Notes to Consolidated Financial Statements


NOTE HCOMMITMENTS AND CONTINGENCIES

Operating Leases: Office Depot leases facilities and equipment under agreements that expire in various years through 2029. Substantially all such leases contain provisions for multiple renewal options. In addition to minimum rentals, there are certain executory costs such as real estate taxes, insurance and common area maintenance on most of our facility leases. Certain leases contain provisions for additional rent to be paid if sales exceed a specified amount. The table below shows future minimum lease payments due under non-cancelable leases as of December 28, 2002. These minimum lease payments include facility leases that were accrued as store closure costs (See Note C).

(Dollars in thousands)
2003 $ 390,771  
2004   353,042  
2005   308,916  
2006   272,697  
2007   251,148  
Thereafter   1,118,332  
    2,694,906  
Less sublease income   90,718  
  $ 2,604,188  

The Company is in the process of opening new stores and CSCs in the ordinary course of business, and leases signed subsequent to December 28, 2002 are not included in the above described commitment amounts. Rent expense, including equipment rental, was approximately $404.9 million, $398.1 million and $393.5 million in 2002, 2001, and 2000, respectively. Included in this rent expense was approximately $0.7 million, $0.7 million, and $1.1 million of contingent rent, otherwise known as percentage rent, in 2002, 2001, and 2000, respectively. Rent expense was reduced by sublease income of approximately $2.9 million in 2002, $3.0 million in both 2001 and 2000.

Guarantee of Private Label Credit Card Receivables: Office Depot has private label credit card programs that are managed by a financial services company. The Company acts as the guarantor of all loans between our commercial customers and the financial services company.

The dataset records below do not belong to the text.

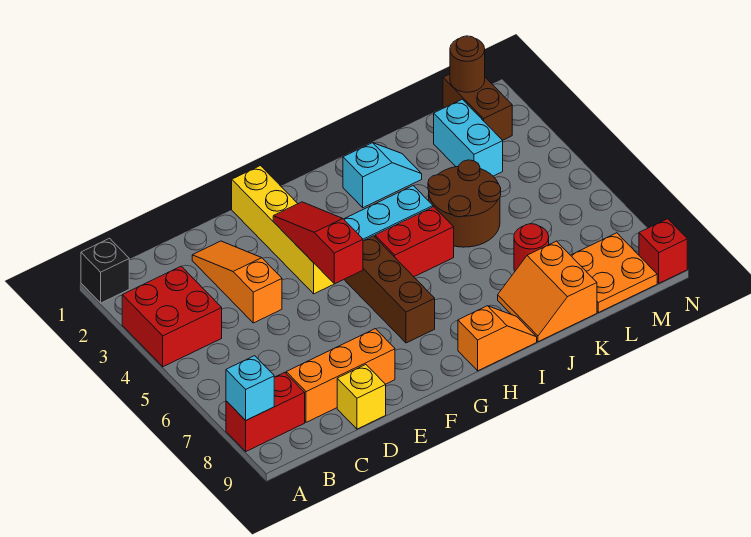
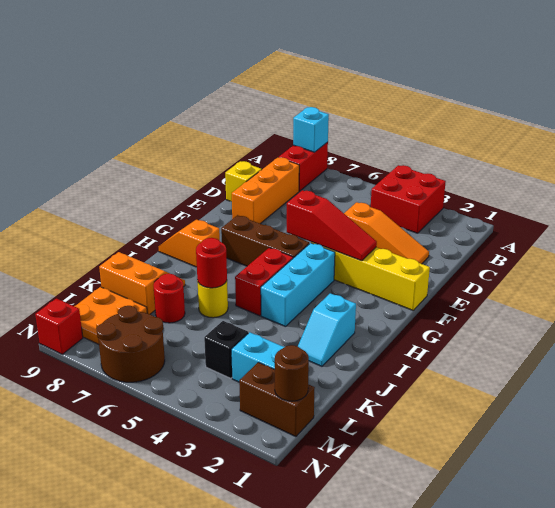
black 1x1 brick [81,238,129,303] -> black 1x1 brick moved to [204,321,248,378]
orange 1x2 slope [458,306,537,371] -> orange 1x2 slope turned to [159,220,220,267]
brown 2x2 round brick [428,160,501,247] -> brown 2x2 round brick moved to [96,306,165,382]
none -> yellow 1x1 round brick [197,280,228,318]
none -> red 1x1 round brick [196,238,227,288]

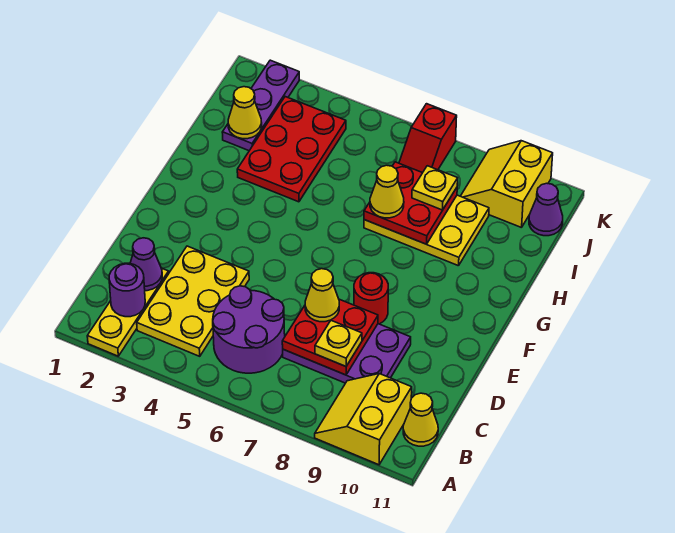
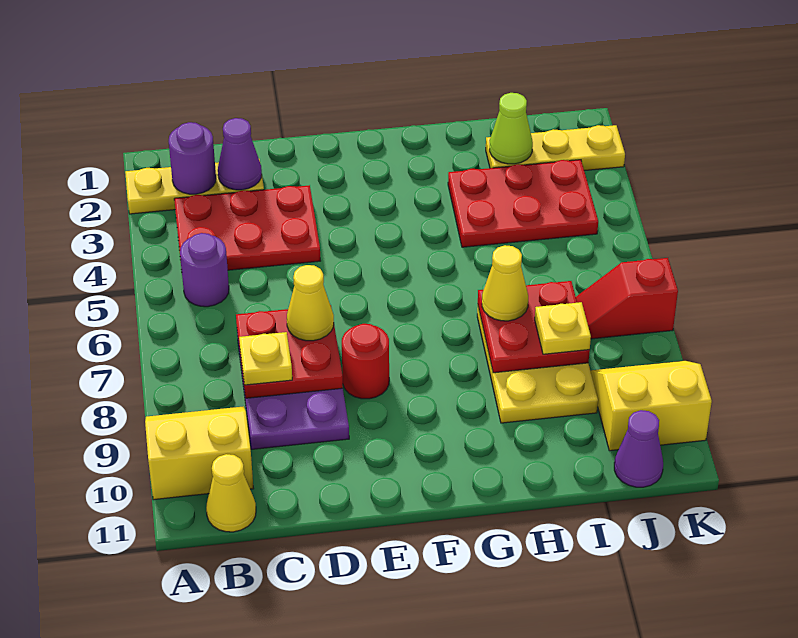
yellow 2x3 plate [137,246,249,356] -> red 2x3 plate [174,185,321,270]
purple 2x2 round brick [213,286,285,373] -> purple 1x1 round brick [180,233,229,307]
purple 1x3 plate [222,60,299,151] -> yellow 1x3 plate [486,125,625,171]
yellow 1x1 cone [228,87,262,139] -> lime 1x1 cone [490,93,533,164]

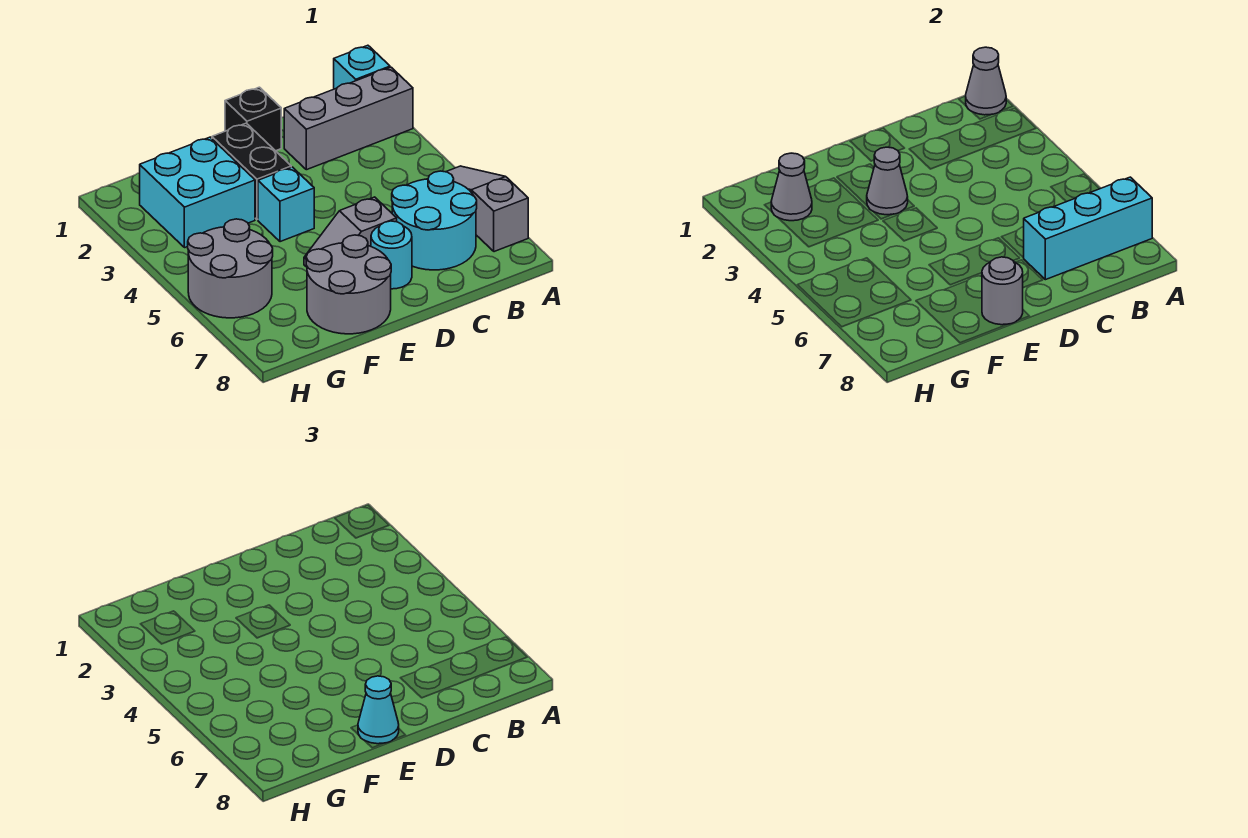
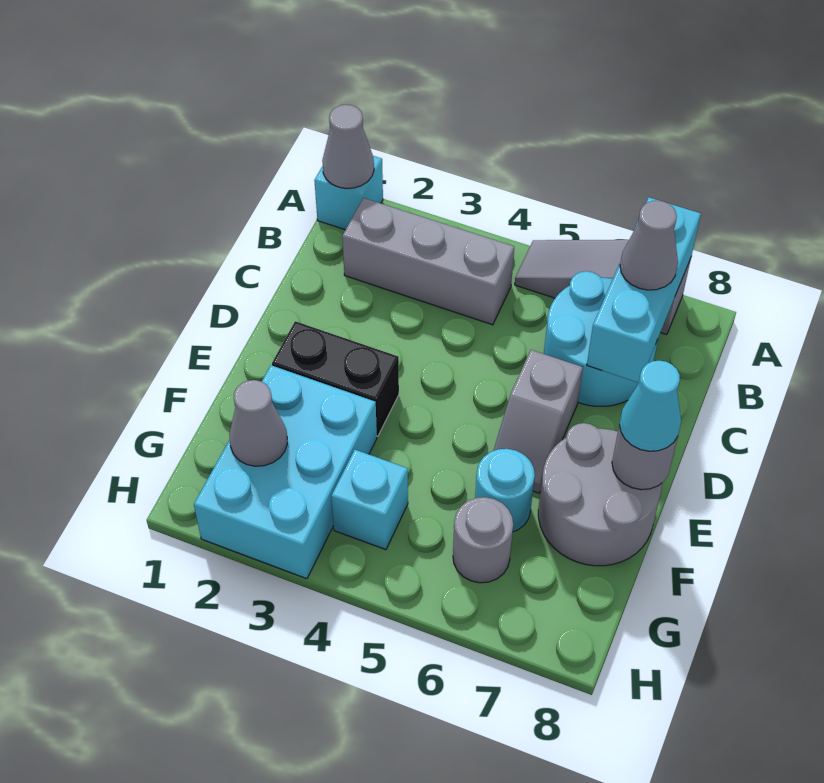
grey 1x3 brick [284,67,413,170] -> grey 1x3 brick turned to [342,198,514,325]
black 1x1 brick [225,87,281,151] -> none
cyan 1x1 round brick [371,221,412,289] -> cyan 1x1 round brick moved to [475,449,535,532]
grey 1x1 cone [867,147,908,215] -> grey 1x1 cone moved to [620,201,678,290]
cyan 1x1 brick [258,167,314,242] -> cyan 1x1 brick moved to [331,450,408,550]
cyan 2x2 brick [140,137,255,248] -> cyan 2x3 brick [194,365,377,579]
grey 2x2 round brick [188,219,273,318] -> grey 1x1 round brick [453,497,513,583]

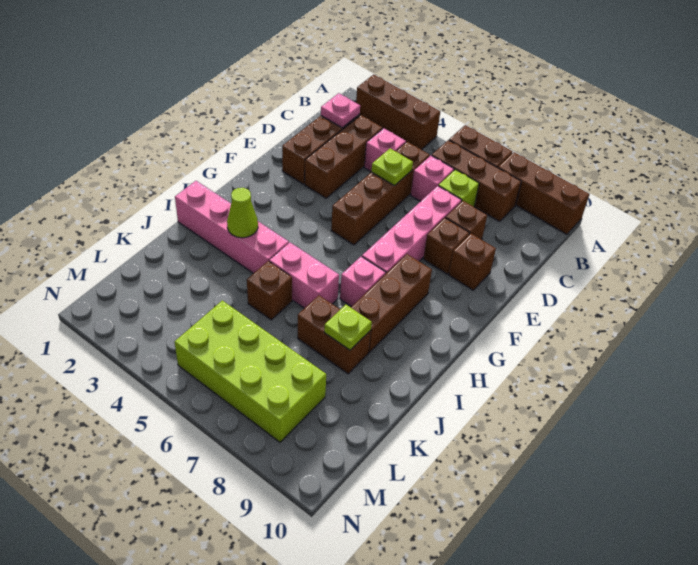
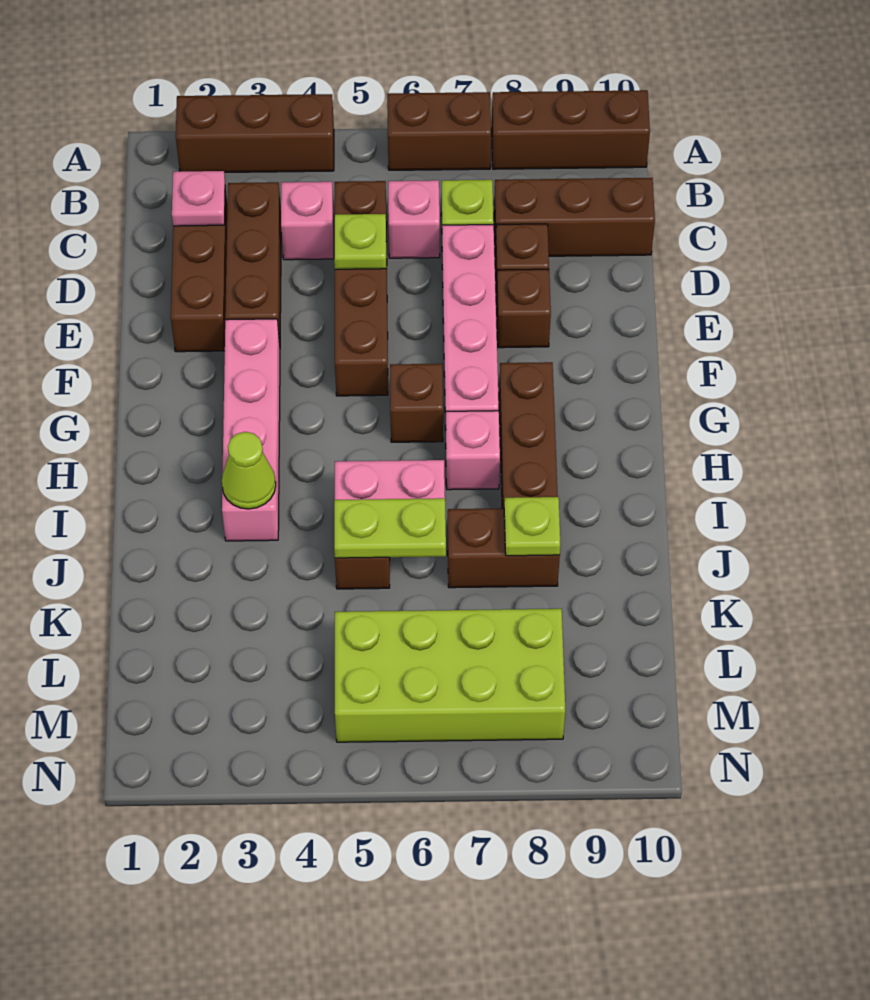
brown 1x3 brick [432,140,521,222] -> brown 1x3 brick moved to [494,178,655,256]
brown 1x1 brick [449,234,496,290] -> brown 1x1 brick moved to [390,364,443,442]
pink 1x4 brick [175,181,289,274] -> pink 1x4 brick turned to [222,319,280,541]
none -> lime 1x2 plate [334,498,446,558]

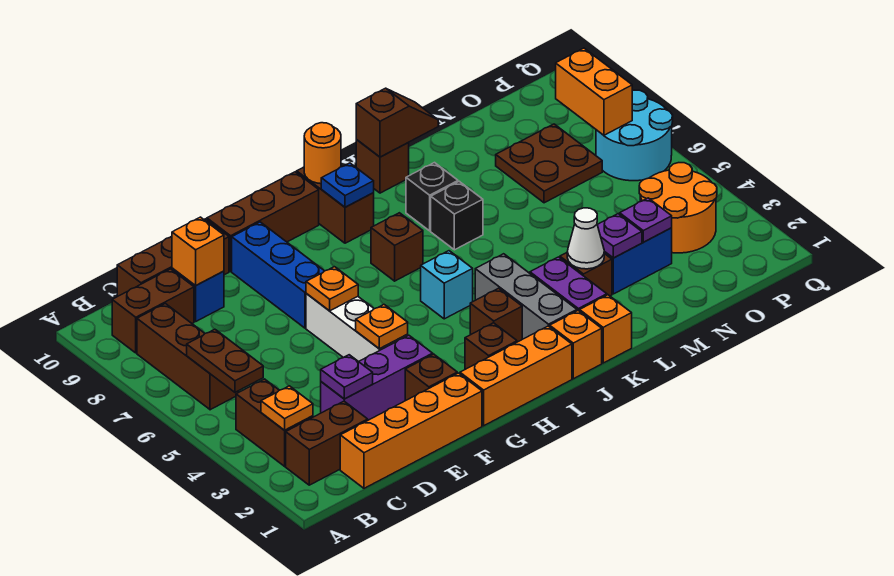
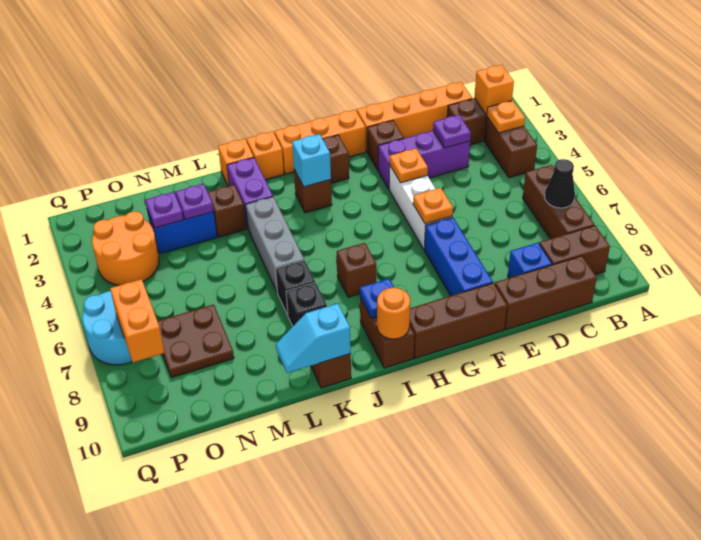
brown 1x2 plate [187,329,263,392] -> none
none -> black 1x1 cone [545,159,575,208]
orange 1x1 brick [172,217,224,286] -> orange 1x1 brick moved to [474,65,514,115]
cyan 1x1 brick [421,251,473,319] -> cyan 1x1 brick moved to [292,134,331,187]
grey 1x3 brick [475,254,577,339] -> grey 1x3 brick moved to [246,197,304,293]
brown 1x2 slope [356,88,438,157] -> cyan 1x2 slope [276,304,351,373]
white 1x1 cone [567,208,604,269] -> none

The difference between the transfer amount and the amount received is recognized in store and warehouse operating and selling expense. Maximum exposure to off-balance sheet credit risk is represented by the outstanding balance of private label credit card receivables transferred, less reserves held by the financial services company which are funded by us. At December 28, 2002, the transferred amount totaled approximately $265.4 million. The fair value liability associated with risk of loss is included in accrued expenses.

Other: We are involved in litigation arising in the normal course of business. In our opinion, these matters will not materially affect our financial position or results of operations.